== DESCRIPTION OF THE TASK ==
With all pictures excluded, restate the records that follow exactly as written.

== DATA PROVIDED ==
****************************************

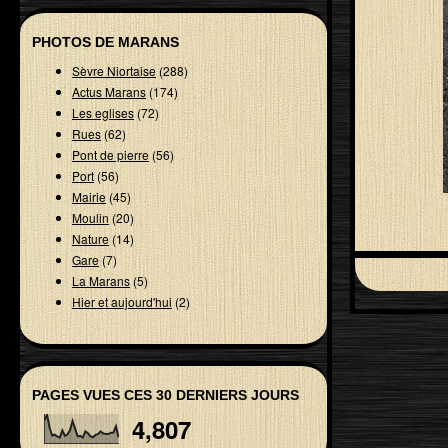
PHOTOS DE MARANS
Sèvre Niortaise
(288)
Actus Marans
(174)
Les eglises
(72)
Rues
(62)
Pont de pierre
(56)
Port
(56)
Mairie
(45)
Moulin
(20)
Nature
(14)
Gare
(7)
La Marans
(5)
Hier et aujourd'hui
(2)
PAGES VUES CES 30 DERNIERS JOURS
4,807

****************************************

== RESULT FOR THIS EXERCISE ==
PHOTOS DE MARANS
Sèvre Niortaise
(288)
Actus Marans
(174)
Les eglises
(72)
Rues
(62)
Pont de pierre
(56)
Port
(56)
Mairie
(45)
Moulin
(20)
Nature
(14)
Gare
(7)
La Marans
(5)
Hier et aujourd'hui
(2)
PAGES VUES CES 30 DERNIERS JOURS
4,807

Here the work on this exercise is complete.